The UN Refugee Agency is also worried the legislation “may be passed in an accelerated manner without adequate consultation,” urging the coup-imposed government of Ukraine to seek collaboration with key partners and those, affected by the legislation.
The Ukrainian draft law recognizes the Crimea peninsula as territory temporarily occupied by the Russian Federation.
It establishes criminal liability for Ukrainian individuals and organizations for collaborating with the Russian “occupants.”
In accordance with the bill “On the rights and freedoms of citizens in the temporarily occupied territory,” all contacts with Russia at the expense of the interest of Kiev will be treated as treason.
The legislation introduces limited access to the “occupied territories” and makes visiting Crimea impossible without a special permission from the Ukrainian government.
It also forbids all types of state-regulated economic activities in the Crimea.
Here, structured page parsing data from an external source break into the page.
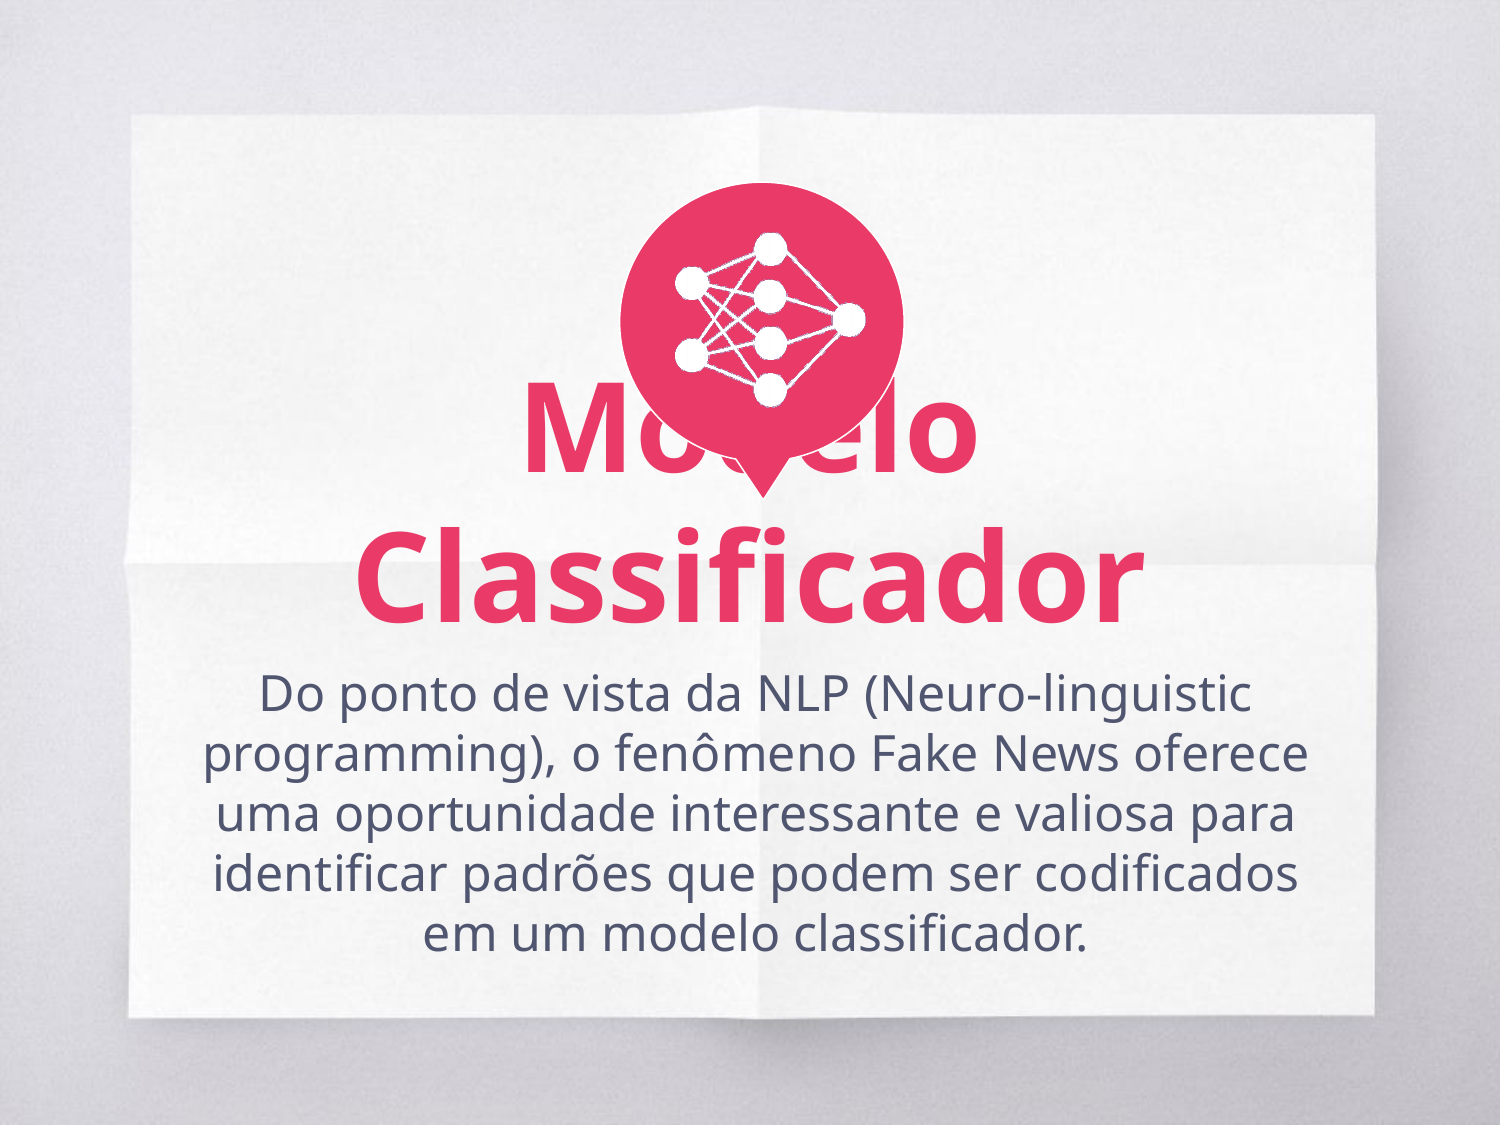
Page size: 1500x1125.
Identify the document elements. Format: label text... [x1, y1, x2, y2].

picture [0, 0, 1500, 1125]
subtitle Do ponto de vista da NLP (Neuro-linguistic programming), o fenômeno Fake News oferece uma oportunidade interessante e valiosa para identificar padrões que podem ser codificados em um modelo classificador. [166, 646, 1346, 818]
text_box [619, 182, 864, 500]
text_box [871, 232, 905, 412]
title Modelo Classificador [112, 408, 1388, 663]
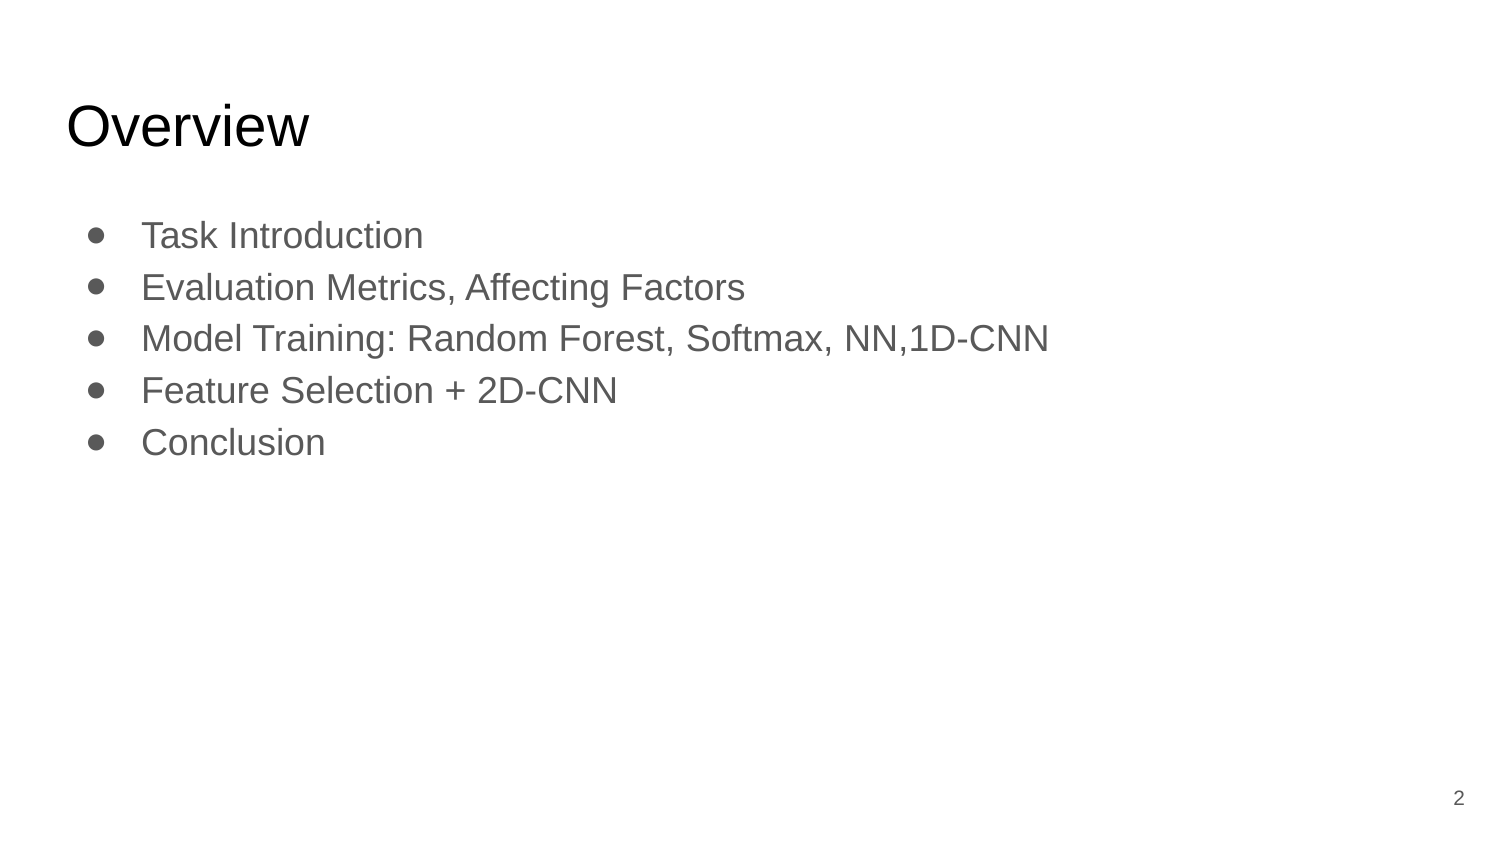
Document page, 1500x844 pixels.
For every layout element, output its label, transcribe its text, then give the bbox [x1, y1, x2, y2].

slide_number 2 [1389, 764, 1480, 830]
title Overview [51, 72, 1449, 167]
list Task Introduction Evaluation Metrics, Affecting Factors Model Training: Random Forest, Softmax, NN,1D-CNN Feature Selection + 2D-CNN Conclusion [51, 189, 1449, 750]
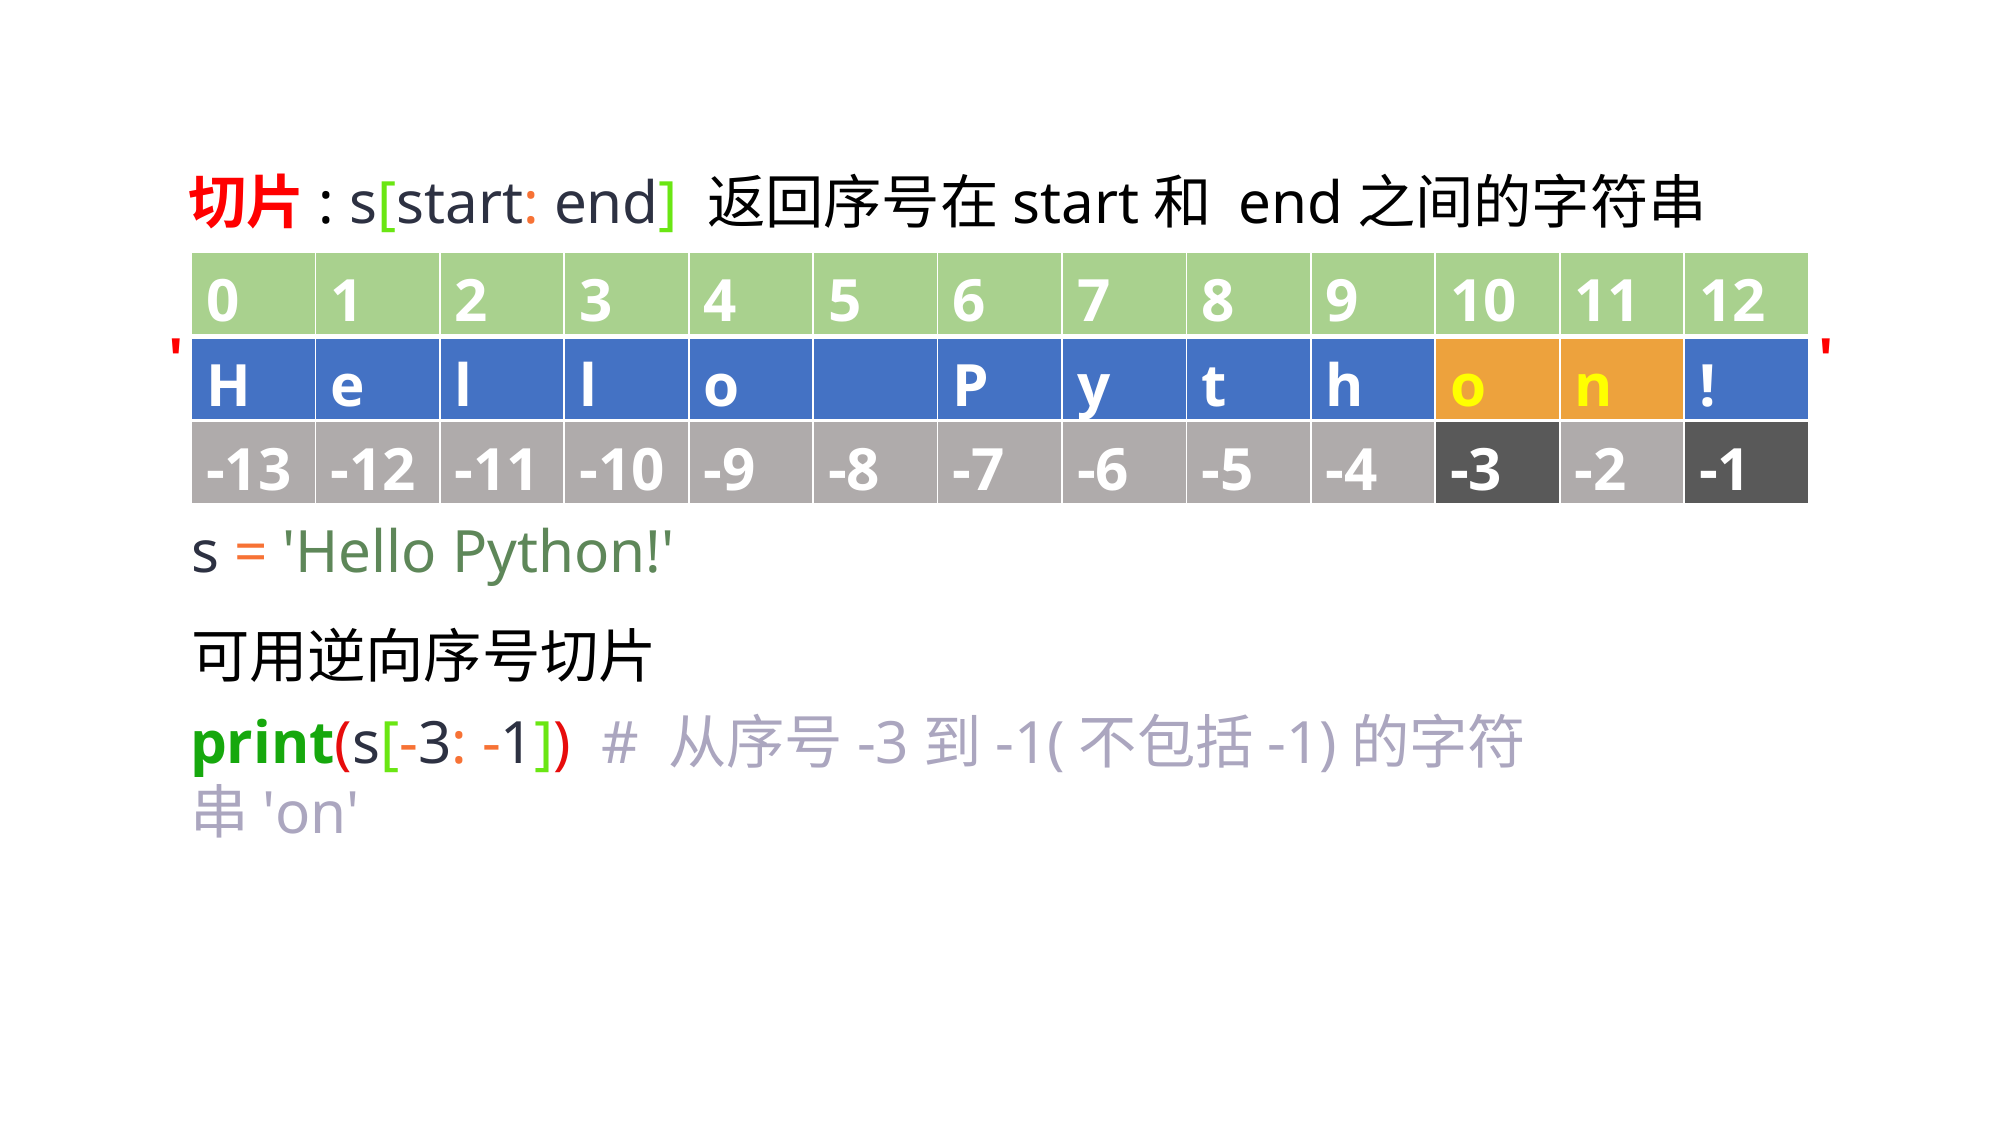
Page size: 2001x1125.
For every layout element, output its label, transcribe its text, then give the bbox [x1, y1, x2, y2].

text_box 可用逆向序号切片 [176, 612, 704, 697]
table_header ! [1685, 339, 1808, 419]
table_header o [690, 339, 812, 419]
table_header 3 [565, 253, 688, 334]
table_header -2 [1561, 422, 1683, 503]
table_header t [1187, 339, 1310, 419]
table_header [814, 339, 937, 419]
table_header -13 [192, 422, 315, 503]
table_header -1 [1685, 422, 1808, 503]
table_header 2 [441, 253, 563, 334]
text_box ' [153, 314, 199, 400]
table_header l [441, 339, 563, 419]
table_header o [1436, 339, 1559, 419]
table_header P [938, 339, 1061, 419]
table_header 7 [1063, 253, 1186, 334]
text_box s = 'Hello Python!' [176, 506, 1709, 592]
text_box 切片: s[start: end] 返回序号在start和 end之间的字符串 [173, 158, 1809, 243]
table_header y [1063, 339, 1186, 419]
table_header -10 [565, 422, 688, 503]
text_box ' [1803, 314, 1849, 400]
table_header h [1312, 339, 1434, 419]
table_header -9 [690, 422, 812, 503]
table_header 0 [192, 253, 315, 334]
table_header e [316, 339, 439, 419]
table_header 1 [316, 253, 439, 334]
text_box print(s[-3: -1]) # 从序号-3到-1(不包括-1)的字符串'on' [175, 697, 1708, 853]
table_header -12 [316, 422, 439, 503]
table_header -11 [441, 422, 563, 503]
table_header 5 [814, 253, 937, 334]
table_header -7 [938, 422, 1061, 503]
table_header -8 [814, 422, 937, 503]
table_header 4 [690, 253, 812, 334]
table_header 10 [1436, 253, 1559, 334]
table_header l [565, 339, 688, 419]
table_header 12 [1685, 253, 1808, 334]
table_header 11 [1561, 253, 1683, 334]
table_header -3 [1436, 422, 1559, 503]
table_header 6 [938, 253, 1061, 334]
table_header -6 [1063, 422, 1186, 503]
table_header 8 [1187, 253, 1310, 334]
table_header -4 [1312, 422, 1434, 503]
table_header H [192, 339, 315, 419]
table_header n [1561, 339, 1683, 419]
table_header -5 [1187, 422, 1310, 503]
table_header 9 [1312, 253, 1434, 334]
The draft law “On the rights and freedoms of citizens in the temporarily occupied territory” is copied from a similar Georgian legislation, which was introduced in 2008 after Moscow recognized the independence of break-away republics of South Ossetia and Abkhazia.
The coup in Ukraine, which ousted president Viktor Yanukovich in late February, led to the Crimean peninsula – home to an ethnic Russian majority – holding a referendum on its future within Ukraine.
On March 16, over 96 percent of Crimean voters decided to cut ties with Kiev and expressed desire to rejoin Russia.
Crimea and the city of Sevastopol were officially accepted into the Russian Federation on March 21, with President Vladimir Putin signing a decree confirming the territories as part of Russia.
The self-proclaimed government in Kiev replied by saying that they’ll never recognize Crimea as part of Russia.